**WORK ITEM:** Repeat all of the records exactly, leaving out the pictures.

**DATASET CONTENT:**
************
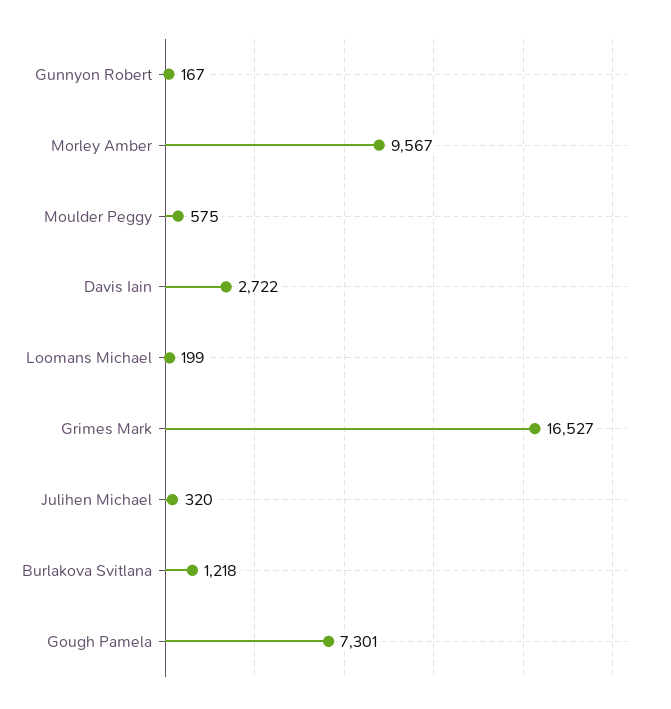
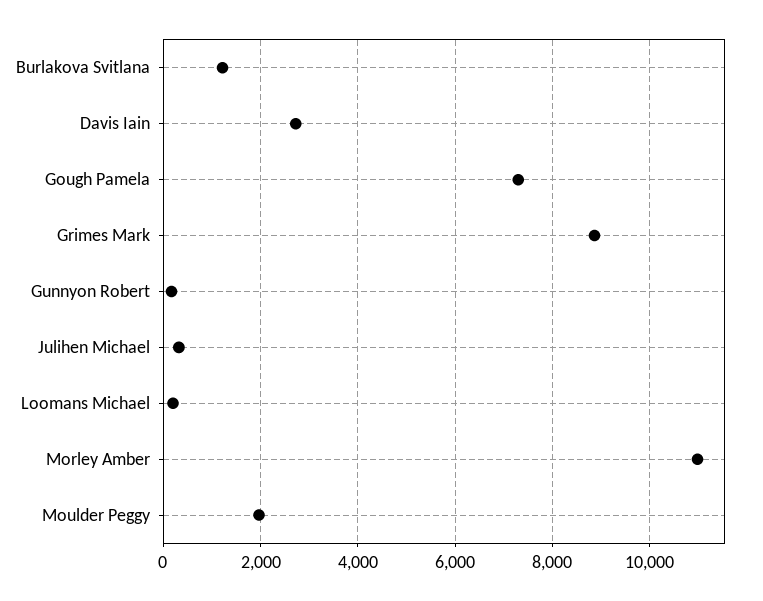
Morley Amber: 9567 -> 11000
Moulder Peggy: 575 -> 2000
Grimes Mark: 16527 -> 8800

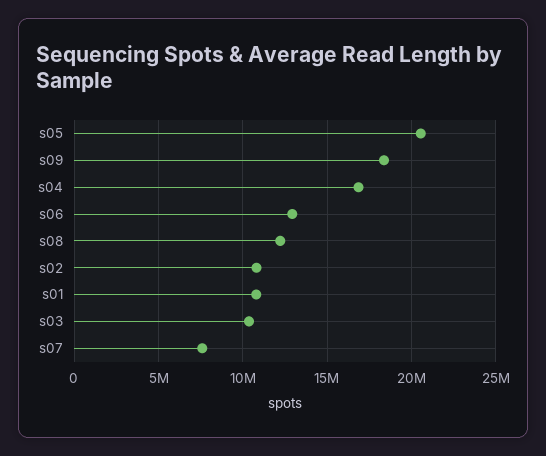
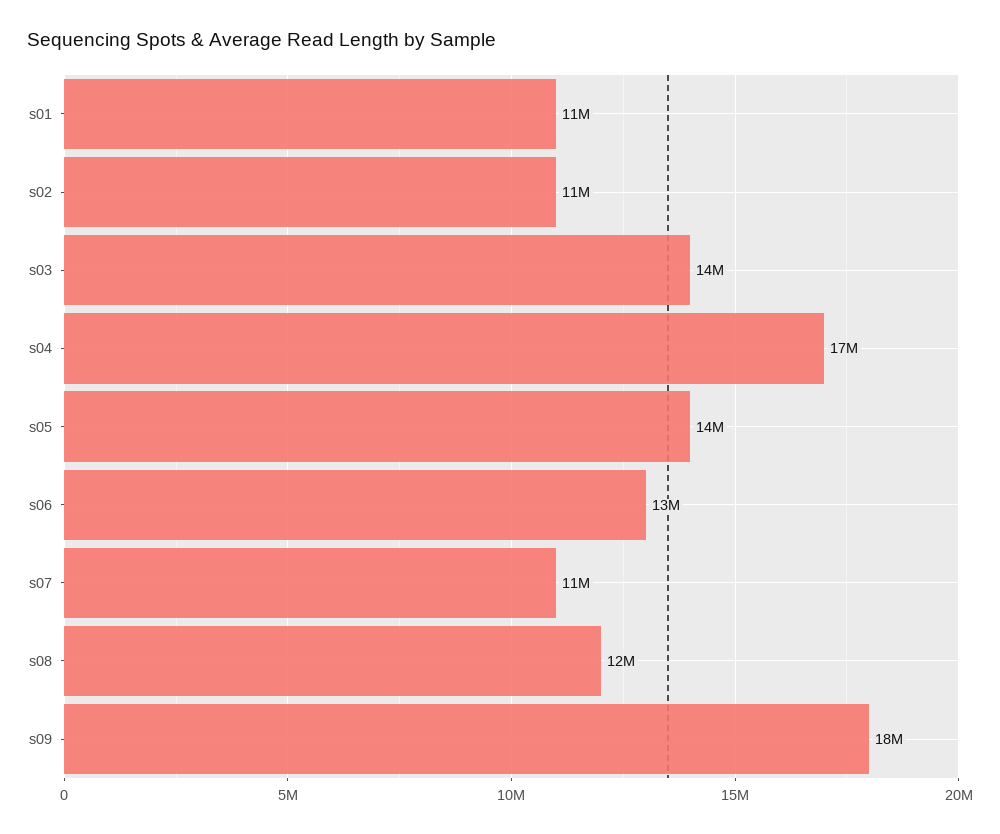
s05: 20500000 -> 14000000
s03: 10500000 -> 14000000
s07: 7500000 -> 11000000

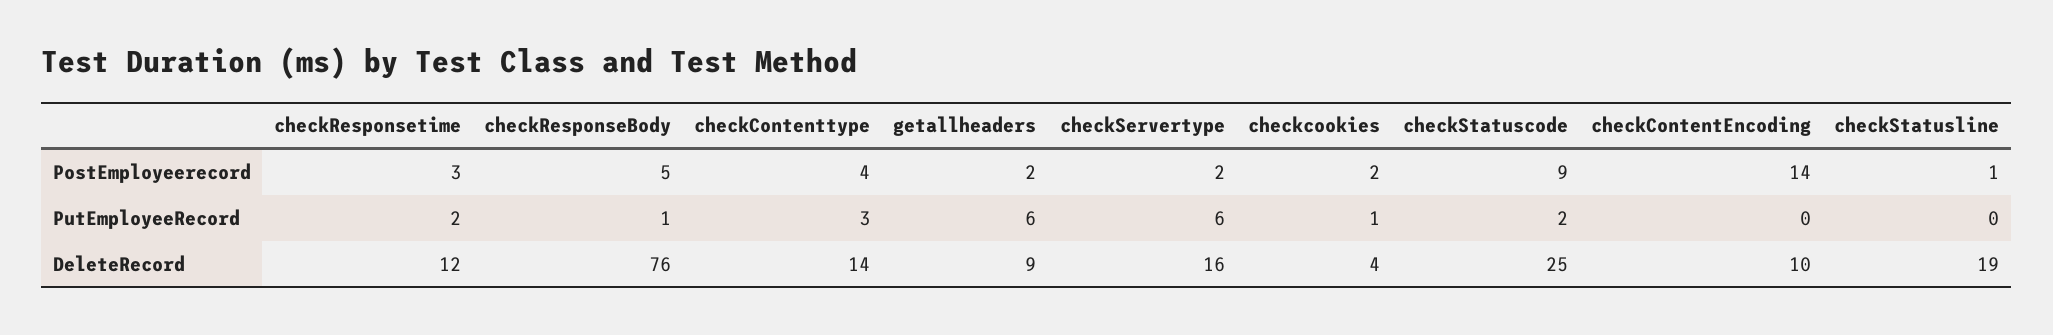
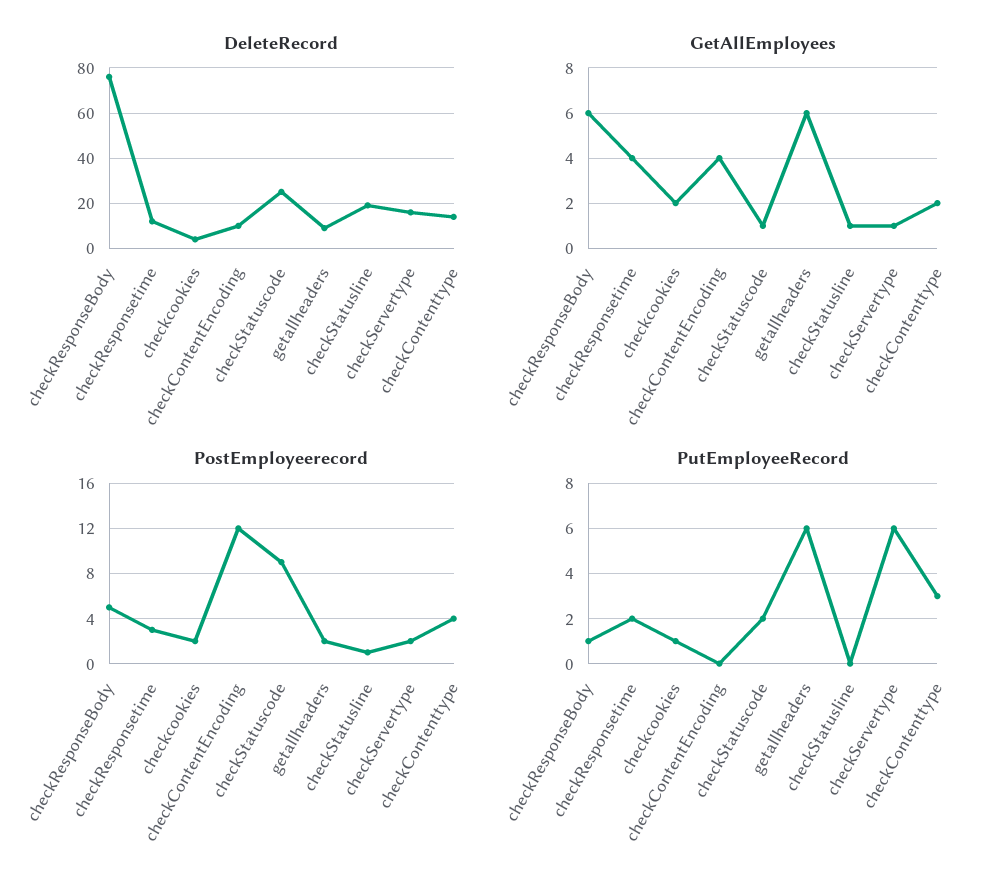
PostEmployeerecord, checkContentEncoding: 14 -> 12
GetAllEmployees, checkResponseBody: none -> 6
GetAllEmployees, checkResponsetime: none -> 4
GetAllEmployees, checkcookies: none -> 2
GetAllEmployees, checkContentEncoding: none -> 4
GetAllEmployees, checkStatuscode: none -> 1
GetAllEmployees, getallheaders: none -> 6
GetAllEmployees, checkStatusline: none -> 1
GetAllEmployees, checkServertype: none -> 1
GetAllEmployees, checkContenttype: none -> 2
************
**RESULT OF THIS EXERCISE:**
Morley Amber: 9567 -> 11000
Moulder Peggy: 575 -> 2000
Grimes Mark: 16527 -> 8800

s05: 20500000 -> 14000000
s03: 10500000 -> 14000000
s07: 7500000 -> 11000000

PostEmployeerecord, checkContentEncoding: 14 -> 12
GetAllEmployees, checkResponseBody: none -> 6
GetAllEmployees, checkResponsetime: none -> 4
GetAllEmployees, checkcookies: none -> 2
GetAllEmployees, checkContentEncoding: none -> 4
GetAllEmployees, checkStatuscode: none -> 1
GetAllEmployees, getallheaders: none -> 6
GetAllEmployees, checkStatusline: none -> 1
GetAllEmployees, checkServertype: none -> 1
GetAllEmployees, checkContenttype: none -> 2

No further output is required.